Effective Tax Rates for Commercial Properties in Cook County Rise Sharply
(CHICAGO) The Civic Federation released its annual estimate of effective property tax rates in the six-county region of northeastern Illinois today. The report found that effective tax rates in 2010 for residential and commercial properties rose for each of the 32 municipalities studied. Additionally, effective tax rates in 2010 were also higher than they were 10 years ago for all communities studied, except for industrial properties in Chicago, which were down by 15.1% since 2001. Between 2009 and 2010 commercial effective tax rates in each of the 12 Cook County communities studied went up by between 62.6% and 86.6%.
Effective tax rates are a measure of property tax burden for homeowners and businesses. They translate the tax rates on property tax bills into rates that reflect the percentage of full market value that a property owed in taxes for a given year. Effective tax rates allow an apples-to-apples comparison of tax burden across communities and over time. The report covers the ten-year period between 2001 and 2010, the most recent year for which comparative data are available.
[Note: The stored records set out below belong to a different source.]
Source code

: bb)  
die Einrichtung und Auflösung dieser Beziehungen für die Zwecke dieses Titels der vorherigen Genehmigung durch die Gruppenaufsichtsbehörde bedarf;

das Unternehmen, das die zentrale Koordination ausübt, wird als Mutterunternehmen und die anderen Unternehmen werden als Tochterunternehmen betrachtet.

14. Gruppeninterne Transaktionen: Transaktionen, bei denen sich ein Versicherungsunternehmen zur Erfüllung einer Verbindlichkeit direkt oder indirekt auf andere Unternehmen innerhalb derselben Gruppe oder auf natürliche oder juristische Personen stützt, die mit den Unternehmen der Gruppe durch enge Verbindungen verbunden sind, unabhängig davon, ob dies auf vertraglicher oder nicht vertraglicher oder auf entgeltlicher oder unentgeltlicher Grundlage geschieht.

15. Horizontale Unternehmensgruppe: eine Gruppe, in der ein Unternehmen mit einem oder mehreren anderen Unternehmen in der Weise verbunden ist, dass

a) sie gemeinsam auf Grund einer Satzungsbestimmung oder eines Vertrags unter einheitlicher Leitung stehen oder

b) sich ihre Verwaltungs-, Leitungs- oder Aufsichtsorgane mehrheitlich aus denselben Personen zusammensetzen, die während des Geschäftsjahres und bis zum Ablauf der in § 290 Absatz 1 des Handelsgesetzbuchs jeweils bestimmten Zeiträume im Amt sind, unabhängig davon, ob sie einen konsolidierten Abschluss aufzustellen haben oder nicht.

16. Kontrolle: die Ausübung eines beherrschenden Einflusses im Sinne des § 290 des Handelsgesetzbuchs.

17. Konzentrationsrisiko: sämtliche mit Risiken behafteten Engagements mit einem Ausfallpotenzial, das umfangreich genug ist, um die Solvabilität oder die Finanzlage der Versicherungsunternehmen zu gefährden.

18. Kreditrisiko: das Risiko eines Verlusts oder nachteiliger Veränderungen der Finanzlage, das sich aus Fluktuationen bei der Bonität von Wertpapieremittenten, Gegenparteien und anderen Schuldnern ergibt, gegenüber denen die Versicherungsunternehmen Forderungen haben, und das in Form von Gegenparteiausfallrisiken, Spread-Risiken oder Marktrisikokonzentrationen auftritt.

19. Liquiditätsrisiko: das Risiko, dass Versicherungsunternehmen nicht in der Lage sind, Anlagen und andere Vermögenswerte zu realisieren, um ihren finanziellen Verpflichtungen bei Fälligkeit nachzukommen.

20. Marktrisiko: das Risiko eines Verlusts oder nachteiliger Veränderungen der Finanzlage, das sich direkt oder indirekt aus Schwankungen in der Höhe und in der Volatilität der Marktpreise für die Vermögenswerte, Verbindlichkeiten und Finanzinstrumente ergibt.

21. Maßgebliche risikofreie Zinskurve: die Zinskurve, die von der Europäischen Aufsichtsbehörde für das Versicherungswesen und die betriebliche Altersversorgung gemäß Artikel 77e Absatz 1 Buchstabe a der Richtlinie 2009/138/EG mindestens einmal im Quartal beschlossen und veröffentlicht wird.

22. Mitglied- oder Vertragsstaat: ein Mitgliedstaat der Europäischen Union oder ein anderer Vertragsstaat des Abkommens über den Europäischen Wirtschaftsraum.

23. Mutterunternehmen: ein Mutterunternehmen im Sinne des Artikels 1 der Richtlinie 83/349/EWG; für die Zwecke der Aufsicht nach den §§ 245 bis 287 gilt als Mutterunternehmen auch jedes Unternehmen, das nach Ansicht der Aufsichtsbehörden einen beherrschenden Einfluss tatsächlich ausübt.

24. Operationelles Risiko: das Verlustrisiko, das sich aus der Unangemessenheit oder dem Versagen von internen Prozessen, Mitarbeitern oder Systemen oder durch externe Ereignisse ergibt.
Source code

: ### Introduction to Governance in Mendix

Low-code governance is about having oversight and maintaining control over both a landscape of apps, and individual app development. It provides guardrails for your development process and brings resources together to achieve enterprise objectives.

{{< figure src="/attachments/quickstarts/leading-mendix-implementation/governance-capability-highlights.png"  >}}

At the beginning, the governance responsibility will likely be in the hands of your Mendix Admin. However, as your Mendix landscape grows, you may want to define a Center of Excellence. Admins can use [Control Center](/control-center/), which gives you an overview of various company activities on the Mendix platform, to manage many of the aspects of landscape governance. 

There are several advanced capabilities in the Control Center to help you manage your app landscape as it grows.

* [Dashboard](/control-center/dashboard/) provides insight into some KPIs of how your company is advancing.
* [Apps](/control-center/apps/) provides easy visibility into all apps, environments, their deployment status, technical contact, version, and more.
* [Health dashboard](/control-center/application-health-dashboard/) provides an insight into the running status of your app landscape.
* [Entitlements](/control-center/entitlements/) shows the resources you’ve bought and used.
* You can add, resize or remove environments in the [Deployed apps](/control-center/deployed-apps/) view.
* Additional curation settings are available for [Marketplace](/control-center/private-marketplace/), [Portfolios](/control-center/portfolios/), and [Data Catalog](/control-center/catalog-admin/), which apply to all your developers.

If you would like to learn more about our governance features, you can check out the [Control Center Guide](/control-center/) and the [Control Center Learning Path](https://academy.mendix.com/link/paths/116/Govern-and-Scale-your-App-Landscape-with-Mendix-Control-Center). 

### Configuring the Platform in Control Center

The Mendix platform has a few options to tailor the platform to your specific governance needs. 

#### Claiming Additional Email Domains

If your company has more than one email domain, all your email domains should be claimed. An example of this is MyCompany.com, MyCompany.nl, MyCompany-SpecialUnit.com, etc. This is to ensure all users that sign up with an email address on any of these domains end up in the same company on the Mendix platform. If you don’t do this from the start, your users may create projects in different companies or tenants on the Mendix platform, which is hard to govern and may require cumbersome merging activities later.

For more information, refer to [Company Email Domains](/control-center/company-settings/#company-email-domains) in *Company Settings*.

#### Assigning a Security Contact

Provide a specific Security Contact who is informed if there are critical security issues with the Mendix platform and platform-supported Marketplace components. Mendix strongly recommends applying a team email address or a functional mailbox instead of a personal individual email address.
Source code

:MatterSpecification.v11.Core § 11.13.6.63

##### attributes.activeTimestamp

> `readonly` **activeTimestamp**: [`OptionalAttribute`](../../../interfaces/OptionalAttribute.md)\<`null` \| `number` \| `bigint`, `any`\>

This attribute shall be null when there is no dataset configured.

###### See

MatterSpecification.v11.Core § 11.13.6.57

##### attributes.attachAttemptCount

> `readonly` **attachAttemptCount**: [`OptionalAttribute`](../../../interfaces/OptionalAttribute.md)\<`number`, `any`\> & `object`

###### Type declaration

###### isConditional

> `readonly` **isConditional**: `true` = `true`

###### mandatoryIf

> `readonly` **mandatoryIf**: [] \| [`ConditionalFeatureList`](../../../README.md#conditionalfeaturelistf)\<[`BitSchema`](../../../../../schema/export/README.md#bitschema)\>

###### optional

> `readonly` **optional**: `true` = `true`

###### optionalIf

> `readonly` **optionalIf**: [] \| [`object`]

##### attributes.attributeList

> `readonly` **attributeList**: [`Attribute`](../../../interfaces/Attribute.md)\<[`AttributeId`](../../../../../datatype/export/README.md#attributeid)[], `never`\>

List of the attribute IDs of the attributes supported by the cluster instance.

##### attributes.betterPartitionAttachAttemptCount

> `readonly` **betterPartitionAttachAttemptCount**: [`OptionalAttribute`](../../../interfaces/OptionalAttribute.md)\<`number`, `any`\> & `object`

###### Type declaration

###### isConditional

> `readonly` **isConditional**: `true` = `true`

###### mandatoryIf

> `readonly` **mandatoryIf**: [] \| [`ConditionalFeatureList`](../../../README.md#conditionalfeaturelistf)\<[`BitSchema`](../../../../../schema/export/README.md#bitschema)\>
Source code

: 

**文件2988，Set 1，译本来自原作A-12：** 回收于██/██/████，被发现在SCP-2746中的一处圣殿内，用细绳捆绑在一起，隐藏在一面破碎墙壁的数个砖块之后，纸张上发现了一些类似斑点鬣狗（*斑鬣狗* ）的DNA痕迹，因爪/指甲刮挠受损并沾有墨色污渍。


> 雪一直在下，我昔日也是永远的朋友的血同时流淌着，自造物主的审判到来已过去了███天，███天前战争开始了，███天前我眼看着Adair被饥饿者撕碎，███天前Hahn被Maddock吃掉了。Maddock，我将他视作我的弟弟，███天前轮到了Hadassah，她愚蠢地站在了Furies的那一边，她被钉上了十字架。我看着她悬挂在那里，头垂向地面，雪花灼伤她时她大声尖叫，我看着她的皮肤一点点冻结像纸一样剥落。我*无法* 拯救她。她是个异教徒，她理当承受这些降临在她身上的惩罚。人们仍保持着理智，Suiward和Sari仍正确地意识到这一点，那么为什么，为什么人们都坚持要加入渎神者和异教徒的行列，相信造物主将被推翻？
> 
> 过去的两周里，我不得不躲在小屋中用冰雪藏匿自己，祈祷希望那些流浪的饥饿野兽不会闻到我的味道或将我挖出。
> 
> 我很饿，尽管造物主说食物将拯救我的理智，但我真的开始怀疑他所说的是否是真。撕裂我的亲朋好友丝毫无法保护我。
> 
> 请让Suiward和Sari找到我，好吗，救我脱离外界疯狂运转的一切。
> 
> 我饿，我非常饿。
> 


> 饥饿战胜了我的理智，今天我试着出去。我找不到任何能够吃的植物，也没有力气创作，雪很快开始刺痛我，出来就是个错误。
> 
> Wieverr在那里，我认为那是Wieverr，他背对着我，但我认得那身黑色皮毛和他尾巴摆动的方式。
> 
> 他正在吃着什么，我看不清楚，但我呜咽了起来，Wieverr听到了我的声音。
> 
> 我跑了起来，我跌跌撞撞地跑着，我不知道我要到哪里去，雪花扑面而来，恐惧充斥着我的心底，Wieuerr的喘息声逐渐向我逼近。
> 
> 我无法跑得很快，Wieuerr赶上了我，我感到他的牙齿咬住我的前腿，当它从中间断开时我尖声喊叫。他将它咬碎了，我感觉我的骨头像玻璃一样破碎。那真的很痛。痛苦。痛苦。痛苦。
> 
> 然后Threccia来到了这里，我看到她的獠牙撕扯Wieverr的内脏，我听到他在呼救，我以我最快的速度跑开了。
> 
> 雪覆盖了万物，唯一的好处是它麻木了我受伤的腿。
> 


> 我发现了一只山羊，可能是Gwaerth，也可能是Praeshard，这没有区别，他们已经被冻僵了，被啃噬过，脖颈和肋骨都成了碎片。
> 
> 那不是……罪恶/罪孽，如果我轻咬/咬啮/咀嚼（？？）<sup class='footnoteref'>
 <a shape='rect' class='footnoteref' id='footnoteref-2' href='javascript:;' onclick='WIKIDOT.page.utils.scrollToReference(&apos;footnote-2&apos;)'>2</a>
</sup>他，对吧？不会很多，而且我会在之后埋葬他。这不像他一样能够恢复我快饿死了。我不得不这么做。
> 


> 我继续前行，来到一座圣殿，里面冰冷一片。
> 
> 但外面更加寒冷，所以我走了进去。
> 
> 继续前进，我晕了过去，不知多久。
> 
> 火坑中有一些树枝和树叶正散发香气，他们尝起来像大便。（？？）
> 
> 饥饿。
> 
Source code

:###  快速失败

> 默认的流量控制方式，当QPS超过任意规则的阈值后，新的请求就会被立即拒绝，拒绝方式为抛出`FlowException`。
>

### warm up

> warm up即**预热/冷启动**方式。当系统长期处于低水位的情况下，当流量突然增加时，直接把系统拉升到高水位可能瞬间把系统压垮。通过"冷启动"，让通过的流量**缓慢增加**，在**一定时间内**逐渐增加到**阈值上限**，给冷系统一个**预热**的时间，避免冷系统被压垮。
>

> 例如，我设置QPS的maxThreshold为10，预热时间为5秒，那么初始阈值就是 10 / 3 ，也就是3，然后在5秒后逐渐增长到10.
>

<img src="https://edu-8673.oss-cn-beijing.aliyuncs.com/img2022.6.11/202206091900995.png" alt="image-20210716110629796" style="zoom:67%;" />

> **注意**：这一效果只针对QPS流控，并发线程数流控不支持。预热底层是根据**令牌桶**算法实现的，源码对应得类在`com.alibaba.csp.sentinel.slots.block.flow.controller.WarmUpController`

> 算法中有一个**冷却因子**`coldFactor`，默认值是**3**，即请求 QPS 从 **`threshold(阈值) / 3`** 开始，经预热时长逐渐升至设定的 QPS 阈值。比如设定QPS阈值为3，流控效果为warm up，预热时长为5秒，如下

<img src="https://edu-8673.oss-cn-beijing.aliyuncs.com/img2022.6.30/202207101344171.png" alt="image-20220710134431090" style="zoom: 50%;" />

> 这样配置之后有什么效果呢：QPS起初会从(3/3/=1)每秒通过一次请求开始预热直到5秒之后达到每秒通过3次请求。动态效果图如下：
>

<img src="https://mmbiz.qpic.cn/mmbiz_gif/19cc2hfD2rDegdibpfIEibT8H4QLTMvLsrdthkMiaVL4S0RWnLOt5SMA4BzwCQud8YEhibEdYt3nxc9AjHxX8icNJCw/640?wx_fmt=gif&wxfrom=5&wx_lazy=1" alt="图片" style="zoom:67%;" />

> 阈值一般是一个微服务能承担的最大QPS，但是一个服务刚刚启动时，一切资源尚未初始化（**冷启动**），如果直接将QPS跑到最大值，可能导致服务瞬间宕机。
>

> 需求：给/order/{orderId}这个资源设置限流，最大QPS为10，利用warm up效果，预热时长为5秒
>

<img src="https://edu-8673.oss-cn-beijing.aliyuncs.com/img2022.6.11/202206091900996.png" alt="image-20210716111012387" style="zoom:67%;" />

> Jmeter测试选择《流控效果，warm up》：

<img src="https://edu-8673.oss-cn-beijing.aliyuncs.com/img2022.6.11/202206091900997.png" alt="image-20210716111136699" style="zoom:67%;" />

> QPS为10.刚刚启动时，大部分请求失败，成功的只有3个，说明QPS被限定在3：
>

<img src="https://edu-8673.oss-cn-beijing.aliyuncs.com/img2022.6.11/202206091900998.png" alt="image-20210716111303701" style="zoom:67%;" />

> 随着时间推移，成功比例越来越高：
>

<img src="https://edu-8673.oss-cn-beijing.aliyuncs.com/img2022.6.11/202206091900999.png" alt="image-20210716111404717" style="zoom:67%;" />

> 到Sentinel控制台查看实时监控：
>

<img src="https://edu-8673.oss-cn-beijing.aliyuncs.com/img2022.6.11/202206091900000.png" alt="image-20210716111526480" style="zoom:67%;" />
Changes in effective tax rates are due either to increases in actual tax rates or increases in median levels of assessment, or both. The sharp increase in effective tax rates for commercial properties in Cook County is due to the combination of 1) significant increases in the 2010 median levels of assessment for commercial properties in each Cook County reassessment district calculated by the Illinois Department of Revenue’s Assessment Sales Ratio Study and 2) an increase in tax rates for each of the 12 communities in Cook County that were included in the Civic Federation’s analysis. The rise in the median level of assessment for commercial properties in Cook County is likely due to decreases in the selling price of the commercial properties included in the 2010 Assessment/Sales Ratio Study that were larger than the decrease in their assessed values. Essentially, if the market value of a property is falling, but the tax rates paid are flat or increasing, a property will pay a higher effective tax rate.
“Despite a jump in effective property tax rates for commercial properties, Chicago’s effective tax rates remain competitive compared to other municipalities in Cook and the collar counties,” said Laurence Msall, president of the Civic Federation. Chicago had the lowest effective tax rates for residential, commercial and industrial properties of any of the selected Cook County municipalities in 2010. With the exception of the Chicago industrial properties, ten-year trends show double-digit percentage increases in effective tax rates for every type of property in every municipality in Cook County and the collar counties.
In 2009 there were fewer than 25 usable sales of Class 5b industrial property in each of the three Cook County assessment districts, so the Illinois Department of Revenue could not accurately calculate median levels of assessment by reassessment district for that type of property. For this reason, the Civic Federation was unable to calculate two-year trends between 2009 and 2010 for industrial properties in Cook County. Additionally, in 2010 there were not sufficient usable sales of industrial property in the south suburban triad to calculate a median level of assessment for that area. The Civic Federation decided not to calculate 2010 effective tax rates for industrial properties in the selected communities in the southwest triad with county-wide data to avoid inaccurate comparisons between the southwest triad and the rest of the county.